What stood out to me is how this highlights the gap between theory and reality. We often hear "threads are expensive" and stop there, but seeing 10,000 threads barely make a modern laptop sweat puts that advice into context. The most interesting part wasn't the number itself, it was the reminder to test assumptions instead of repeating them. Nice experiment and a fun read.

S M Tahosin • Jun 5

I couldn't agree more. The phrase "threads are expensive" isn't wrong, but it's often repeated without enough context.

What surprised me most was how different the actual result was from the picture I had in my head before running the test. That's exactly why I love small experiments like this. They have a way of exposing assumptions we didn't even realize we were carrying around.

Daniel Markus • Jun 5

This was a fun reminder that many of us still think about Java threads using rules from a different era. The most interesting part wasn't that 10,000 threads could be created, but how little impact it had when those threads weren't actively doing work.

It also highlights an important distinction between thread count and actual concurrency pressure. Numbers alone can be misleading. Thanks for sharing a simple experiment that challenges assumptions instead of repeating them.

S M Tahosin • Jun 5

Exactly. I think that's the key distinction people often miss. A large thread count sounds scary until you look at what those threads are actually doing.
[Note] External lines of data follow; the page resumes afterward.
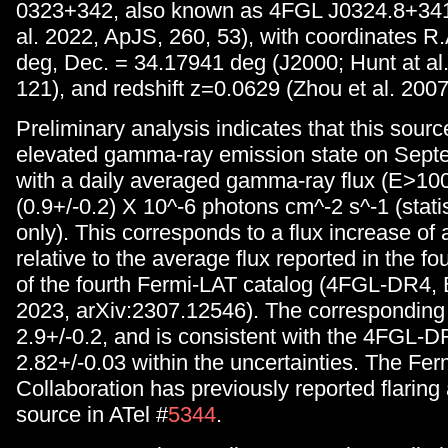
0323+342, also known as 4FGL J0324.8+3412
al. 2022, ApJS, 260, 53), with coordinates R
deg, Dec. = 34.17941 deg (J2000; Hunt at al
121), and redshift z=0.0629 (Zhou et al. 2007
Preliminary analysis indicates that this sour
elevated gamma-ray emission state on Sept
with a daily averaged gamma-ray flux (E>10
(0.9+/-0.2) X 10^-6 photons cm^-2 s^-1 (statis
only). This corresponds to a flux increase of a
relative to the average flux reported in the fo
of the fourth Fermi-LAT catalog (4FGL-DR4, Ba
2023, arXiv:2307.12546). The corresponding 
2.9+/-0.2, and is consistent with the 4FGL-D
2.82+/-0.03 within the uncertainties. The Fe
Collaboration has previously reported flaring a
source in ATel #
5344
.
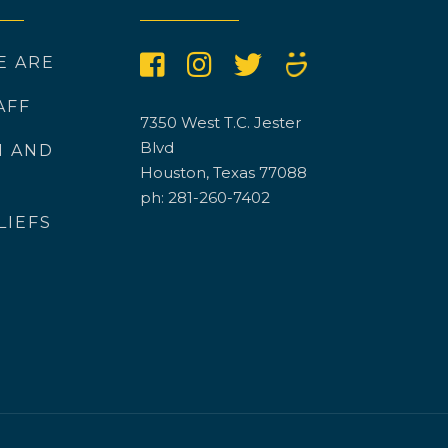
E ARE
AFF
7350 West T.C. Jester
Blvd
N AND
Houston, Texas 77088
ph: 281-260-7402
LIEFS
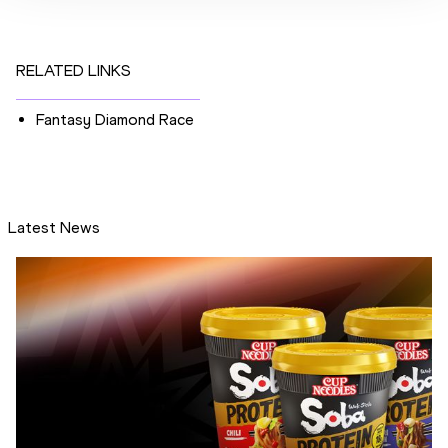
RELATED LINKS
Fantasy Diamond Race
Latest News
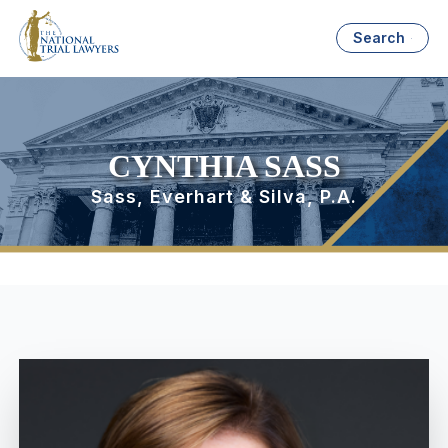
Search
CYNTHIA SASS
Sass, Everhart & Silva, P.A.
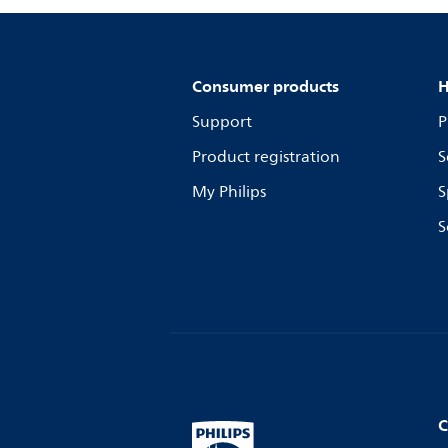
Consumer products
H
Support
P
Product registration
S
My Philips
S
S
C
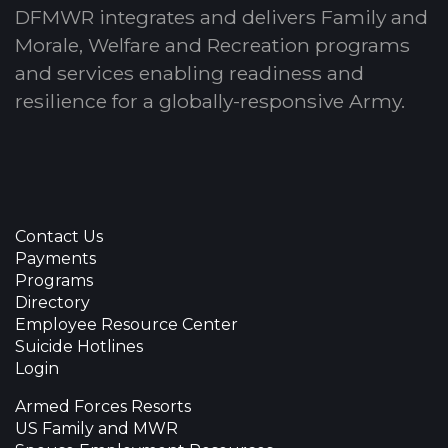
DFMWR integrates and delivers Family and
Morale, Welfare and Recreation programs
and services enabling readiness and
resilience for a globally-responsive Army.
Contact Us
Payments
Programs
Directory
Employee Resource Center
Suicide Hotlines
Login
Armed Forces Resorts
US Family and MWR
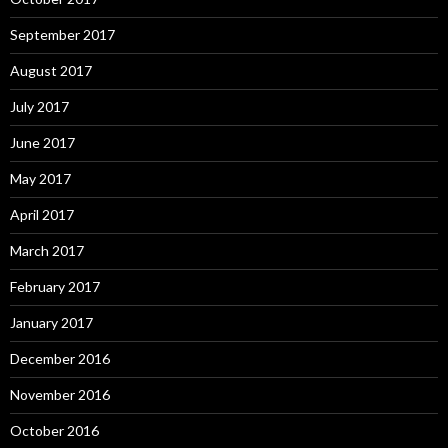
September 2017
August 2017
July 2017
June 2017
May 2017
April 2017
March 2017
February 2017
January 2017
December 2016
November 2016
October 2016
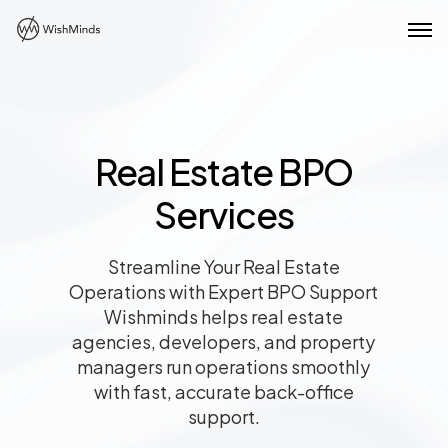
Real Estate BPO
Services
Streamline Your Real Estate
Operations with Expert BPO Support
Wishminds helps real estate
agencies, developers, and property
managers run operations smoothly
with fast, accurate back-office
support.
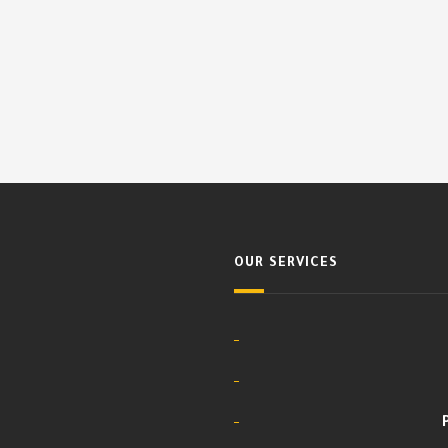
OUR SERVICES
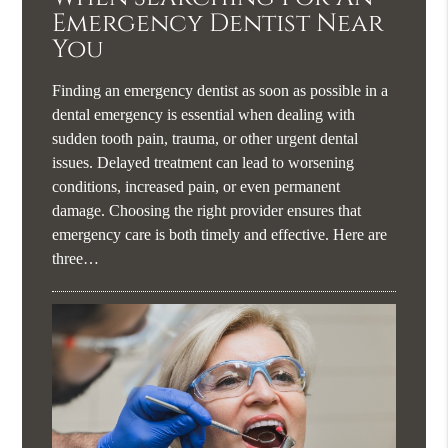
Emergency Dentist Near
You
Finding an emergency dentist as soon as possible in a
dental emergency is essential when dealing with
sudden tooth pain, trauma, or other urgent dental
issues. Delayed treatment can lead to worsening
conditions, increased pain, or even permanent
damage. Choosing the right provider ensures that
emergency care is both timely and effective. Here are
three…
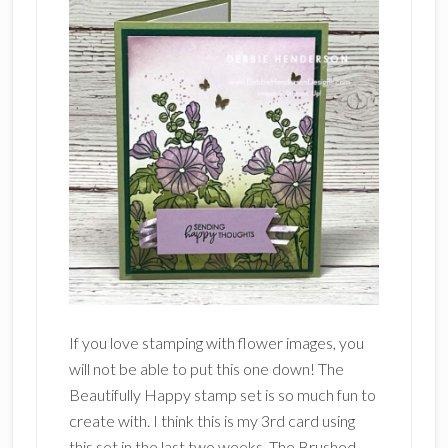
If you love stamping with flower images, you
will not be able to put this one down! The
Beautifully Happy stamp set is so much fun to
create with. I think this is my 3rd card using
this set in the last two weeks. The Brushed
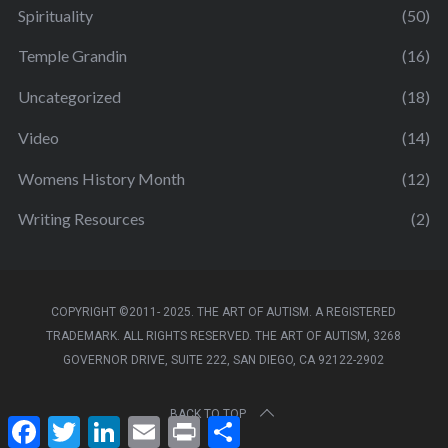
Spirituality
(50)
Temple Grandin
(16)
Uncategorized
(18)
Video
(14)
Womens History Month
(12)
Writing Resources
(2)
COPYRIGHT ©2011- 2025. THE ART OF AUTISM. A REGISTERED
TRADEMARK. ALL RIGHTS RESERVED. THE ART OF AUTISM, 3268
GOVERNOR DRIVE, SUITE 222, SAN DIEGO, CA 92122-2902
BACK TO TOP
F
T
L
E
P
S
a
w
i
m
r
h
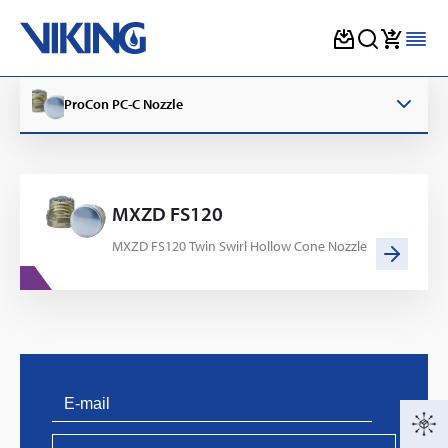
Skip
to
ProCon PC-C Nozzle
content
MXZD FS120
MXZD FS120 Twin Swirl Hollow Cone Nozzle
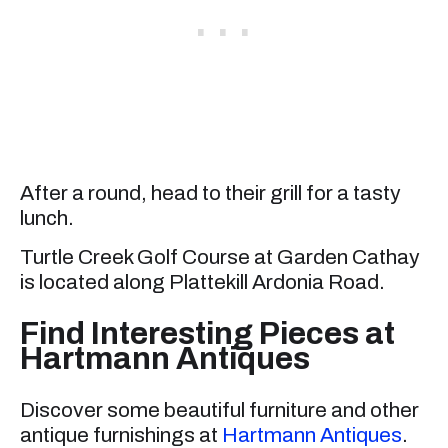
After a round, head to their grill for a tasty
lunch.
Turtle Creek Golf Course at Garden Cathay
is located along Plattekill Ardonia Road.
Find Interesting Pieces at
Hartmann Antiques
Discover some beautiful furniture and other
antique furnishings at
Hartmann Antiques
.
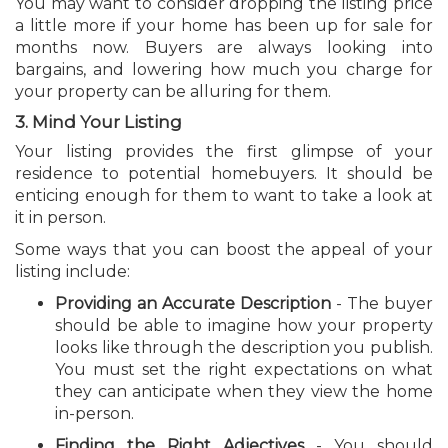
You may want to consider dropping the listing price
a little more if your home has been up for sale for
months now. Buyers are always looking into
bargains, and lowering how much you charge for
your property can be alluring for them.
3. Mind Your Listing
Your listing provides the first glimpse of your
residence to potential homebuyers. It should be
enticing enough for them to want to take a look at
it in person.
Some ways that you can boost the appeal of your
listing include:
Providing an Accurate Description
- The buyer
should be able to imagine how your property
looks like through the description you publish.
You must set the right expectations on what
they can anticipate when they view the home
in-person.
Finding the Right Adjectives
- You should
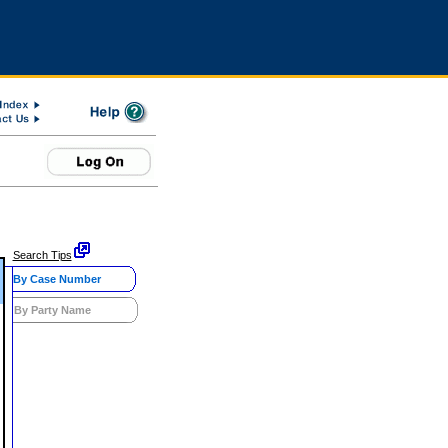
Search Tips
By Case Number
By Party Name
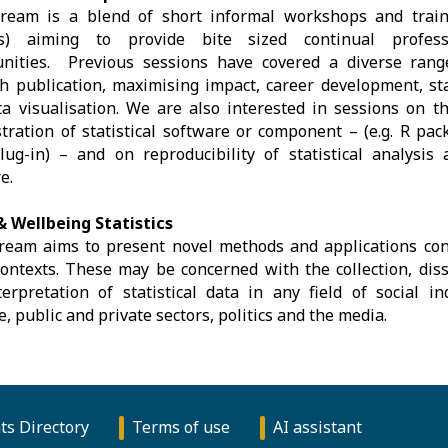
tream is a blend of short informal workshops and train
s) aiming to provide bite sized continual profess
unities. Previous sessions have covered a diverse rang
h publication, maximising impact, career development, sta
a visualisation. We are also interested in sessions on 
ration of statistical software or component – (e.g. R pack
ug-in) – and on reproducibility of statistical analysis
e.
& Wellbeing Statistics
ream aims to present novel methods and applications conc
contexts. These may be concerned with the collection, diss
erpretation of statistical data in any field of social i
e, public and private sectors, politics and the media.
ts Directory
Terms of use
AI assistant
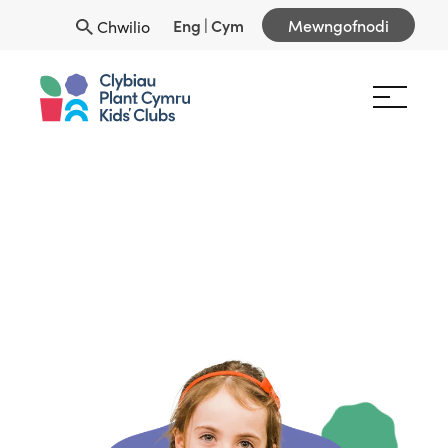
Eng
|
Cym
Mewngofnodi
Chwilio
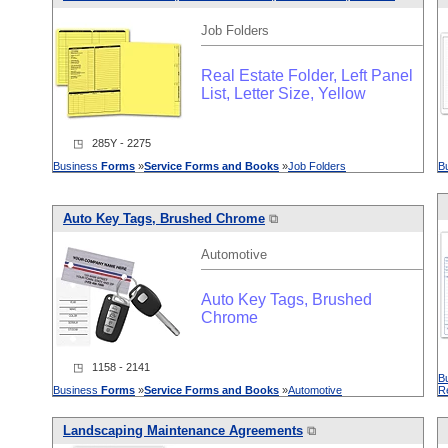
Job Folders
Real Estate Folder, Left Panel
List, Letter Size, Yellow
◳ 285Y - 2275
Business
Forms
»
Service
Forms
and
Books
»
Job Folders
B
Auto Key Tags, Brushed Chrome
⧉
Automotive
Auto Key Tags, Brushed
Chrome
◳ 1158 - 2141
B
Business
Forms
»
Service
Forms
and
Books
»
Automotive
R
L
and
scaping Maintenance Agreements
⧉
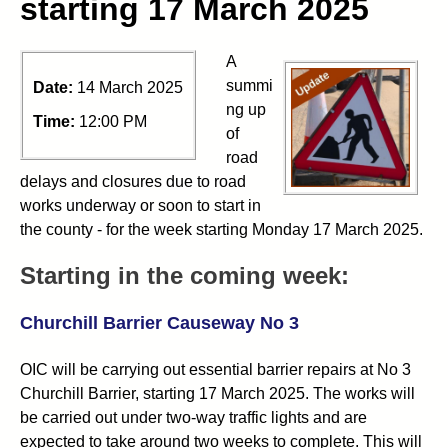
starting 17 March 2025
A
summi
Date:
14 March 2025
ng up
Time:
12:00 PM
of
road
delays and closures due to road
works underway or soon to start in
the county - for the week starting Monday 17 March 2025.
Starting in the coming week:
Churchill Barrier Causeway No 3
OIC will be carrying out essential barrier repairs at No 3
Churchill Barrier, starting 17 March 2025. The works will
be carried out under two-way traffic lights and are
expected to take around two weeks to complete. This will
The experiment was less about proving that 10,000 is a magic number and more about questioning an assumption I've seen repeated for years. Sometimes the mental model becomes outdated long before we realize it.

Hani Lieu • Jun 9

Really cool experiment. It's amazing how something that used to feel impossible is now running comfortably on a regular laptop thanks to virtual threads.

S M Tahosin • Jun 9

That's what surprised me too. A few years ago, "10,000 threads on a laptop" would have sounded like a terrible idea. Virtual threads really change what feels practical for highly concurrent workloads.